Wednesday, December 5, 2012

This post is a follow up to the post of 12/4/2013. These are some more basic items to address in email.

Common Fonts

        Ten to twelve point sizes are generally best to ensure optimal page fit and esthetics.  Changes from one style, size or attribute should be kept to a minimum.

Font Attributes

        Every computer user is familiar with bold, italic and underscore.  In order to be effective, utilizing these should occur only to add emphasis, distinction or the need for separation.  If overused, these attributes lose their effectiveness and can cause the reader to misunderstand the author’s intent.

        Legibility is a key to emails not only being considered to read but also being read through to completion.  Emails are not the vehicle for creative and, especially, pseudo creative pages.  There are three popular types of email formatting: 

1)   Plain text – this is still the most popular format for email, although less and less.  As the name connotes, plain text provides virtually no formatting.  Font color and bold type face are not capabilities.  Graphics page formats (such as columns), imbedded programs and multimedia are also not capabilities.  In essence, plain text can be compared to a page composed on a typewriter.

2)   HTML (Hypertext mark-up language) is a page description language where virtually any type of format or multimedia capability can be implemented.  Full definitions and in-depth books, articles and programming guides are plentiful and readily available.  Many emails are written in this format.

3)   “Enriched Text” FFC1341 or Rich Text Format (RTF) – this format is from Microsoft and roughly provides MSWord type of capabilities to an email message.  Microsoft owns and maintains the specifications.  This format is widely used by MS Outlook users and provides interoperability among MS applications.

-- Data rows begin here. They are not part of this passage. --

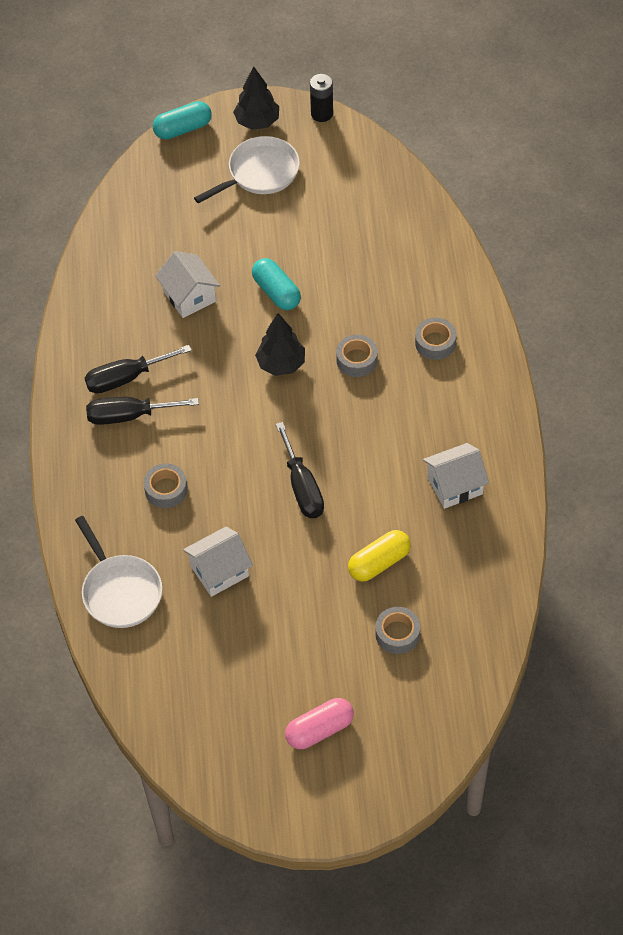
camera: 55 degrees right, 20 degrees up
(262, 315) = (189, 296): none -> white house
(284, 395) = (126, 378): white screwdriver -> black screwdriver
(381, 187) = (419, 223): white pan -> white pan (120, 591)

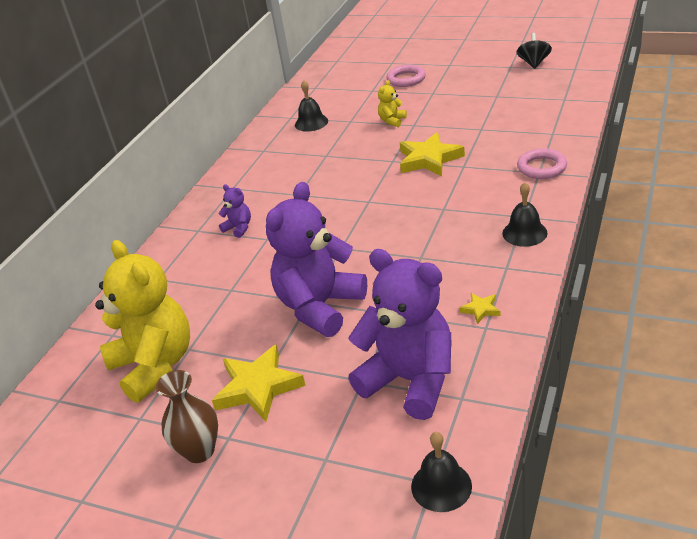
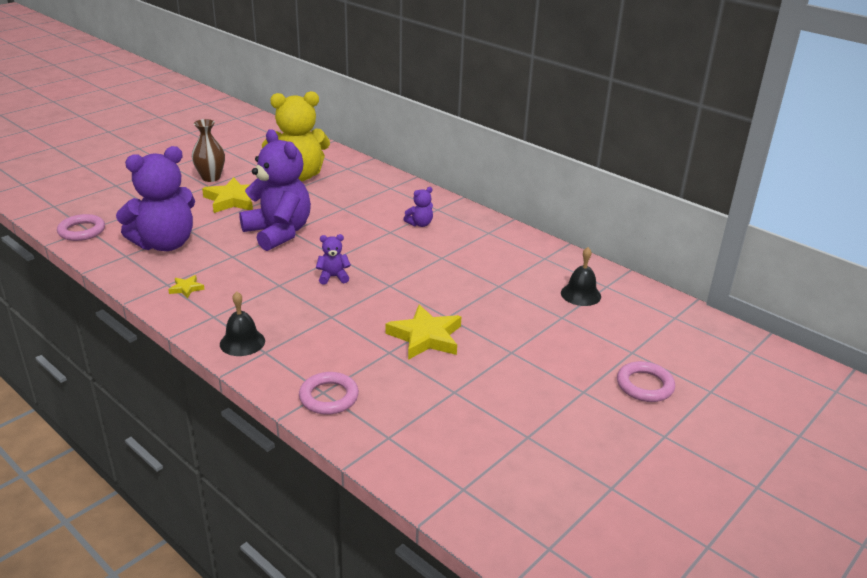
camera: 105 degrees right, 5 degrees down
(380, 234) = (333, 277): none -> purple teddy bear
(392, 121) = (535, 341): yellow teddy bear -> none
(441, 486) = (82, 231): black bell -> pink ring
(534, 63) = (604, 515): black spinning top -> none

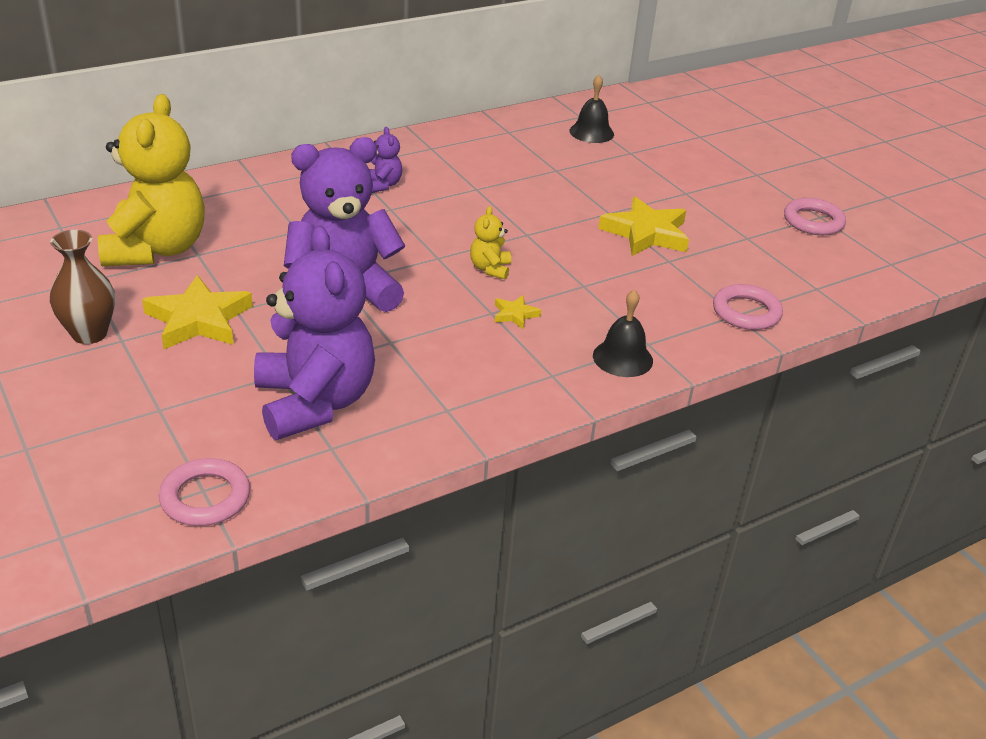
camera: 75 degrees left, 5 degrees up
(186, 288) = (468, 392): yellow star -> yellow star (515, 314)
(333, 277) = (490, 269): purple teddy bear -> yellow teddy bear
(644, 385) = (752, 145): pink ring -> pink ring (813, 221)

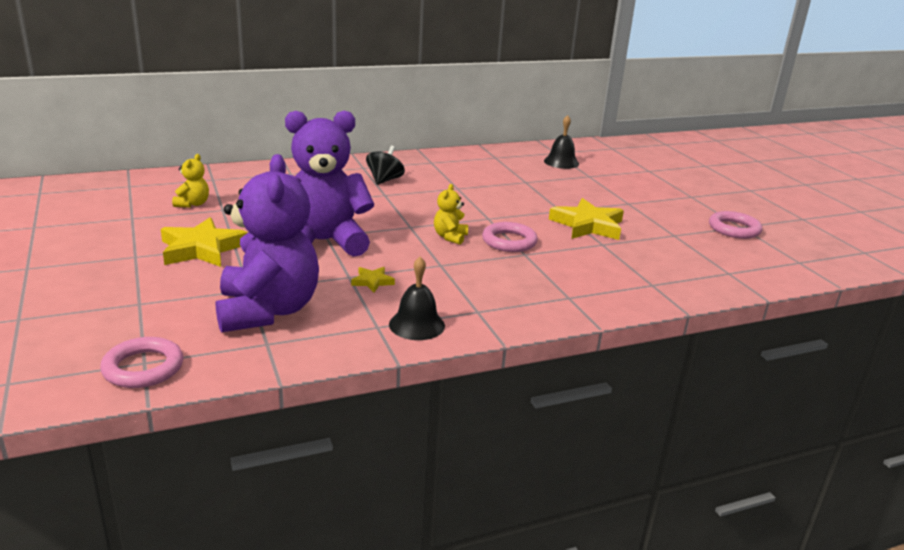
camera: 10 degrees right, 10 degrees down
(89, 334) = (113, 250): brown vase -> none
(156, 249) = (193, 204): yellow teddy bear -> yellow teddy bear, size x0.42
(383, 185) = (384, 180): purple teddy bear -> black spinning top
(515, 314) = (460, 268): yellow star -> yellow star (372, 282)
(622, 358) = (543, 305): black bell -> black bell (417, 325)
(746, 312) = (662, 283): pink ring -> pink ring (509, 241)

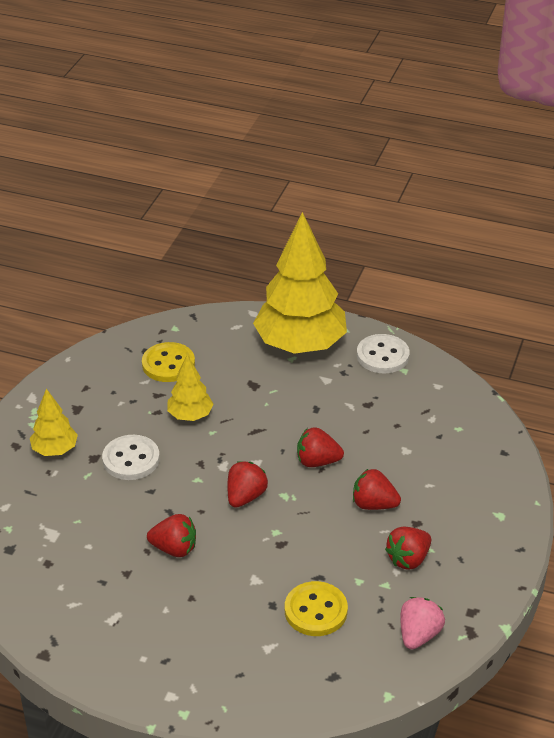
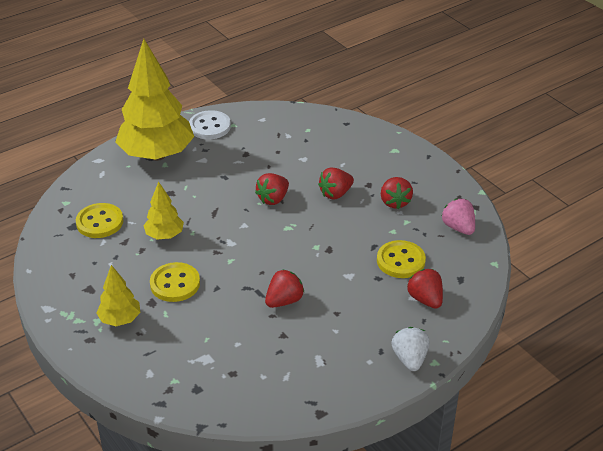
camera: 55 degrees left, 0 degrees up
(131, 459) = (175, 284): white button -> yellow button
(172, 690) = (410, 359): none -> white strawberry
(245, 496) = (270, 245): red strawberry -> red strawberry (425, 299)

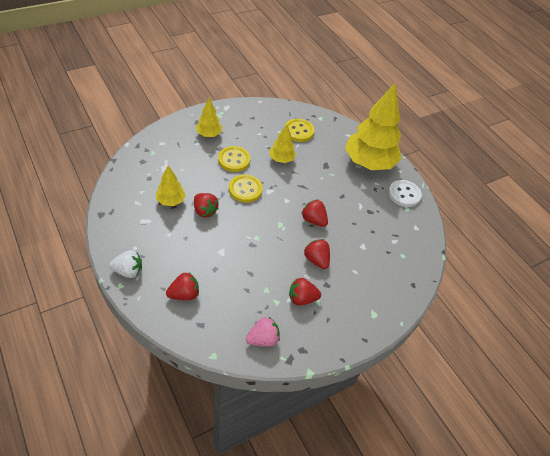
camera: 90 degrees right, 10 degrees up
(274, 339) = (171, 201): none -> yellow tree
(401, 261) = (230, 287): yellow button -> yellow button (245, 189)

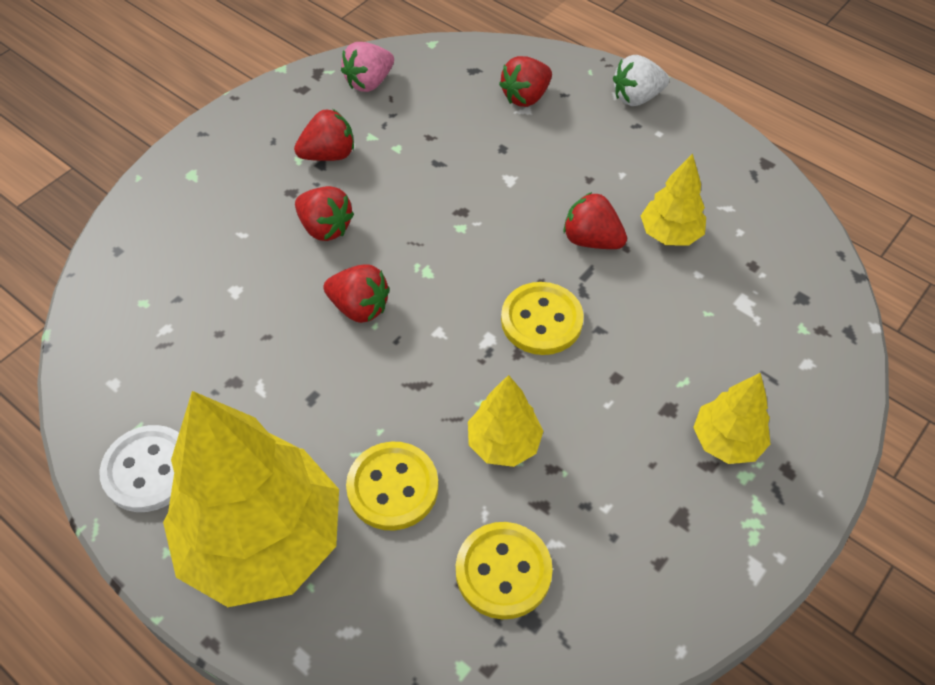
camera: 165 degrees right, 5 degrees up
(234, 160) = (615, 389): yellow button -> yellow button (393, 487)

    When selecting a format to send an email, the audience should be considered on an initial communication.  If the email is outside of an organization, then plain text is the sensible selection.  HTML format might be selected as marketing, promotional or special occasion communication.  Rich Text format should only be used when it is certain that the recipient uses Outlook or products which can read this format, then RTF is acceptable.  Some users compose a message in either RTF or HTML format and add a plain text format attachment.  This method is acceptable but may result in having a message rejected by anti-spam software or by security concerns.